• [THE PROBLEM]
Give the total number of lines in the data below that include "hatch", and nothing else.

= Beginning of Section =

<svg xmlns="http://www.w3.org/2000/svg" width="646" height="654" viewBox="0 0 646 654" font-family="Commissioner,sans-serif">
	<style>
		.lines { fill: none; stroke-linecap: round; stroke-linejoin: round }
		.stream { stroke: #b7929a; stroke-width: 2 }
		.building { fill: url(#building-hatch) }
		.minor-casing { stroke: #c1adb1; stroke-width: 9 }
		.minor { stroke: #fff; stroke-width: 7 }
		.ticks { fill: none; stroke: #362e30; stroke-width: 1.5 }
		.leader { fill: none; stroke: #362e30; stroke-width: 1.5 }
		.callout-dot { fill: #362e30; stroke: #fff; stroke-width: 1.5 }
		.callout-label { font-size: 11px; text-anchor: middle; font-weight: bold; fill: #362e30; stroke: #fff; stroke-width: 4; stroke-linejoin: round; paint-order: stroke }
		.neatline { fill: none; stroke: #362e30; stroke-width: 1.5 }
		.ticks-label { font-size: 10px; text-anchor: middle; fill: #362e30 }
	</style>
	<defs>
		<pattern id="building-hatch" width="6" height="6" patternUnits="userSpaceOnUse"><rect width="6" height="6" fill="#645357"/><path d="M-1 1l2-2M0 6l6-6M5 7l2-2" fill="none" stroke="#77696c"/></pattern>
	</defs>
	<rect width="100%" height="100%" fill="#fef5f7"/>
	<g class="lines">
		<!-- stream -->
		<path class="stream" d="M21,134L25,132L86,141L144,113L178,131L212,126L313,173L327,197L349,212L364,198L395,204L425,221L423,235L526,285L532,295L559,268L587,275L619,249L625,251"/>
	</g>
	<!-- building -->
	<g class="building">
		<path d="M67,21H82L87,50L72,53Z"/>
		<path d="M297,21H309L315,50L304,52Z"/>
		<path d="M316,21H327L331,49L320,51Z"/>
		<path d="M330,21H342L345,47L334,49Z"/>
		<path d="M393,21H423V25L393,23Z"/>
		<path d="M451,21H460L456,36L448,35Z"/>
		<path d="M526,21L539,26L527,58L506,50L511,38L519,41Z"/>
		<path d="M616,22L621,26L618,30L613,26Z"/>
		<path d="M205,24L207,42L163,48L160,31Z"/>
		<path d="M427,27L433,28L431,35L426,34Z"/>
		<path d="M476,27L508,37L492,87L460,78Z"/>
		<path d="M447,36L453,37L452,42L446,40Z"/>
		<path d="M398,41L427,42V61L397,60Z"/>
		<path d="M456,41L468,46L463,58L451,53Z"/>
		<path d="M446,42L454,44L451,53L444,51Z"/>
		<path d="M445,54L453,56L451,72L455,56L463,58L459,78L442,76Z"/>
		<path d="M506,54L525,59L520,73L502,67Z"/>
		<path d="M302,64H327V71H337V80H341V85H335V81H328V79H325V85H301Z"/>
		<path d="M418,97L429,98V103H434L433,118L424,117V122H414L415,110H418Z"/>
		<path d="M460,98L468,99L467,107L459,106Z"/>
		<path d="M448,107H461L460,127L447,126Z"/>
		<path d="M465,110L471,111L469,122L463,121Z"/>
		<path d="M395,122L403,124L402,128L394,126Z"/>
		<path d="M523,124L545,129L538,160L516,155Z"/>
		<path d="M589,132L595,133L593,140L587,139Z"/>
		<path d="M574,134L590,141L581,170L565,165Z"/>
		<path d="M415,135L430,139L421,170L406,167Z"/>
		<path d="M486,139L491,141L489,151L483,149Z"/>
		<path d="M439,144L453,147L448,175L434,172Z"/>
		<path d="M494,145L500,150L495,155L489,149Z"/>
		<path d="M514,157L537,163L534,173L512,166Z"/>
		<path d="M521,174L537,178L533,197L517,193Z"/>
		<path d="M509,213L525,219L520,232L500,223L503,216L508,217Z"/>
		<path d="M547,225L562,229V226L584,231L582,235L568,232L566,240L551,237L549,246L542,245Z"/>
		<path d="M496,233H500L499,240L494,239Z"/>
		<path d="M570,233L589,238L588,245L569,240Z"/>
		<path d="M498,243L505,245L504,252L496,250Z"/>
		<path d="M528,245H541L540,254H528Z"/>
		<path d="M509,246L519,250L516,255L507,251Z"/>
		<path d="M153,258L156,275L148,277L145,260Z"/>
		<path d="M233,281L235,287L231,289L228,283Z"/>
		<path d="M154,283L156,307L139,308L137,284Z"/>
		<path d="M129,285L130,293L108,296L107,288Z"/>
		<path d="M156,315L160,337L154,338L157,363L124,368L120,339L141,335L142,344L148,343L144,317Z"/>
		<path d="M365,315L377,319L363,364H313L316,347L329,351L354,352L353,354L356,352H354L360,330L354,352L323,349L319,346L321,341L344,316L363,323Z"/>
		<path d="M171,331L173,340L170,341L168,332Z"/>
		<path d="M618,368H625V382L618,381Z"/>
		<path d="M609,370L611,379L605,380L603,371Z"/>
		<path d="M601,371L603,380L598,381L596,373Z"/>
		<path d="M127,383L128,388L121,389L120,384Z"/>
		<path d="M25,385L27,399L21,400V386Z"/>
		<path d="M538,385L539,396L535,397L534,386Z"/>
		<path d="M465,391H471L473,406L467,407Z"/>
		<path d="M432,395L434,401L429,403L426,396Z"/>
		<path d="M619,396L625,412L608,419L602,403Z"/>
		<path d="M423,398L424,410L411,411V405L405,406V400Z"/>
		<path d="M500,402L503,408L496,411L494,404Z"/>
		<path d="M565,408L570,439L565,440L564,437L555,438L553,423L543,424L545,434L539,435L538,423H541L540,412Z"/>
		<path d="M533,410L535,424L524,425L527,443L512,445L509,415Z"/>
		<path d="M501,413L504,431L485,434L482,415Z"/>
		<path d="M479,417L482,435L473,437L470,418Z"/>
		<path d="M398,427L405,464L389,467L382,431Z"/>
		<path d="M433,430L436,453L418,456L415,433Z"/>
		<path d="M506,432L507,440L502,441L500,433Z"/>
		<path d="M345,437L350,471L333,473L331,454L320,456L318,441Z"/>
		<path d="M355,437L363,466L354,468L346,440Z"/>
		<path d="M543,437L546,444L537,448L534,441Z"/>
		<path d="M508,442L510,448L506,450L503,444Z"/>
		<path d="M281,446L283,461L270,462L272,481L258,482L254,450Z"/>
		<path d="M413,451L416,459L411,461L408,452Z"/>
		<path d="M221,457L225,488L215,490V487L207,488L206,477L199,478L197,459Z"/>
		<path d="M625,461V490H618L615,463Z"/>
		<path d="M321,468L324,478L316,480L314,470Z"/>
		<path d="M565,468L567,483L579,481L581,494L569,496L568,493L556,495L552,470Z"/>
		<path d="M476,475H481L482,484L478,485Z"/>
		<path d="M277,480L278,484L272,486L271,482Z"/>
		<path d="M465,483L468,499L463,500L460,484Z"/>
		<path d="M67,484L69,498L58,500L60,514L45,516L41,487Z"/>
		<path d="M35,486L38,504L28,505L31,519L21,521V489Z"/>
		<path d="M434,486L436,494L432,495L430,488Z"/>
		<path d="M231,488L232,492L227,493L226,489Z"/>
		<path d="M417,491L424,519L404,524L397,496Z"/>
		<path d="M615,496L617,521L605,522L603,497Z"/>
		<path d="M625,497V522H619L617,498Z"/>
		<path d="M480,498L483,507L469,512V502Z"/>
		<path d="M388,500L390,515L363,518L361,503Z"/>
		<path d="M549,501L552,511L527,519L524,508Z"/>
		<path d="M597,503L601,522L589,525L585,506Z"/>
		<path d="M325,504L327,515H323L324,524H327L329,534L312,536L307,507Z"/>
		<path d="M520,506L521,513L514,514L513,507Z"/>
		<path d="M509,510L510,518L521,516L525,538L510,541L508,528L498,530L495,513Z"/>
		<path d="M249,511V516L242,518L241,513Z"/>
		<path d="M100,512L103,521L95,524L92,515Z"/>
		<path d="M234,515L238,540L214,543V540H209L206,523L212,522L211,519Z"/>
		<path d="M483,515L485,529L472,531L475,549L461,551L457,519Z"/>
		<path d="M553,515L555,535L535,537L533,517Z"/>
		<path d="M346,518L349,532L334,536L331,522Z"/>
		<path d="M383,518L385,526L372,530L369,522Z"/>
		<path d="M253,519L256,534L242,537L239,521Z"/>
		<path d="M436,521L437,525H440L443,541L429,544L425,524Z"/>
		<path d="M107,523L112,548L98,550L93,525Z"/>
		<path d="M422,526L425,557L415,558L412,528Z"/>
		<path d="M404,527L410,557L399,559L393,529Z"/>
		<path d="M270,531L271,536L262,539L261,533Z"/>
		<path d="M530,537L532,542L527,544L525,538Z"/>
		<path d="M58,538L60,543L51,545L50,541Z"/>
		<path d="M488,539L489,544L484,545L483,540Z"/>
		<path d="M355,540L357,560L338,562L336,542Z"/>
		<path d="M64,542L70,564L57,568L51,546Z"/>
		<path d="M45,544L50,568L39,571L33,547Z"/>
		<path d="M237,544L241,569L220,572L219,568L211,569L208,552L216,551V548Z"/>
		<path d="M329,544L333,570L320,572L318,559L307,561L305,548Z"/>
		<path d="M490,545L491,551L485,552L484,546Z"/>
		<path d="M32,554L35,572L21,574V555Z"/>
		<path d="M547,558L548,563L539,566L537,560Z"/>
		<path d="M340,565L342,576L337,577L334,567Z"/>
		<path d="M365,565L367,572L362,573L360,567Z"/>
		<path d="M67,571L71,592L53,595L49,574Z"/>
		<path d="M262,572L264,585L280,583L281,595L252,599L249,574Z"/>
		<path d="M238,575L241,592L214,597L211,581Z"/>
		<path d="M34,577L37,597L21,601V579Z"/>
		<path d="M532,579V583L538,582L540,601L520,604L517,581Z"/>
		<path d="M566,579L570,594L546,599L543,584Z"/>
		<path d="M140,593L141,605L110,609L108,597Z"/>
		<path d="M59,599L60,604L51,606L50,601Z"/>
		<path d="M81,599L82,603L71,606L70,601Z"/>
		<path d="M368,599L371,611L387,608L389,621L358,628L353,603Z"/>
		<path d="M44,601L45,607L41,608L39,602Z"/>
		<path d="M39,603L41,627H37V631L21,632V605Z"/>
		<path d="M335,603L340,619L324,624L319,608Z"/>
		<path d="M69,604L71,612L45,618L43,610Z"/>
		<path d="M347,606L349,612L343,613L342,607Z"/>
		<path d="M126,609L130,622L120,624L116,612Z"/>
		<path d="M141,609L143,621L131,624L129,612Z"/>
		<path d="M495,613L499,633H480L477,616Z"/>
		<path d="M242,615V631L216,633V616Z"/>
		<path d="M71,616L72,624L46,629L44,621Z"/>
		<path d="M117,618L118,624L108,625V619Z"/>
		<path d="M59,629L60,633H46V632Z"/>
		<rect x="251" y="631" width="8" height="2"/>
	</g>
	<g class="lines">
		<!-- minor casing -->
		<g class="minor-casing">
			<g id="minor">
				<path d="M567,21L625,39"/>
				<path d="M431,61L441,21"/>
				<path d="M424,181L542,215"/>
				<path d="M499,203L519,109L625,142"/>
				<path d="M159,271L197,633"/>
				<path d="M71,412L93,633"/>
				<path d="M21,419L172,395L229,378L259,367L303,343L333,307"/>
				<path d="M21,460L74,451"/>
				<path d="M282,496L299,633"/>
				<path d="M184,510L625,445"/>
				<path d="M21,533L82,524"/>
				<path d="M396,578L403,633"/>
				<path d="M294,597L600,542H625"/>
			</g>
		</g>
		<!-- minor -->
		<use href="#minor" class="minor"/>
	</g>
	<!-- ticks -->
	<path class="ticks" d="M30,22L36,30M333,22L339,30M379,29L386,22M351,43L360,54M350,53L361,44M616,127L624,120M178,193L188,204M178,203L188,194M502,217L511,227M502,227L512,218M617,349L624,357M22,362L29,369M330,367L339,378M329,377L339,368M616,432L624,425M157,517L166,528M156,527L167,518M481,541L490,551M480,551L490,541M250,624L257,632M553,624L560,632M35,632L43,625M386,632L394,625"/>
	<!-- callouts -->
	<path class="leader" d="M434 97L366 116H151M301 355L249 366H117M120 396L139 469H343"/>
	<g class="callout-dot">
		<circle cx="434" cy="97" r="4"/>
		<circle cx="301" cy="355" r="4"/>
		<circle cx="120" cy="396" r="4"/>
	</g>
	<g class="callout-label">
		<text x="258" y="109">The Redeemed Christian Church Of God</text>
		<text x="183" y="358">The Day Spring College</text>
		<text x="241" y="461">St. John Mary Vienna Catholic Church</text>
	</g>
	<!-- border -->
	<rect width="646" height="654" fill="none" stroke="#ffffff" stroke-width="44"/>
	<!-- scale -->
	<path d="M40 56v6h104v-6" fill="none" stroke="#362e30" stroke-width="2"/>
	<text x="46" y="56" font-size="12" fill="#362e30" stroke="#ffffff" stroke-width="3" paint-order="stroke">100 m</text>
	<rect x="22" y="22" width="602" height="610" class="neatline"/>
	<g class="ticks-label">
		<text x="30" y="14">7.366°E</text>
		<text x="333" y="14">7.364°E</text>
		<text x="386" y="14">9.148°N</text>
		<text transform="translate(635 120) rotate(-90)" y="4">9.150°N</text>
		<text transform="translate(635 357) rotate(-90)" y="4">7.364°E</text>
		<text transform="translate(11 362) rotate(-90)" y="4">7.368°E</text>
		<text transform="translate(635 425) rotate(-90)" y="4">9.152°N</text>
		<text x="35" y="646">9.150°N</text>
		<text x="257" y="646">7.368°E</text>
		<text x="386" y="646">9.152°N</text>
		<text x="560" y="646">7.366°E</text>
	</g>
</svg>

= End of Section =

• [EXERCISE ANSWER]
2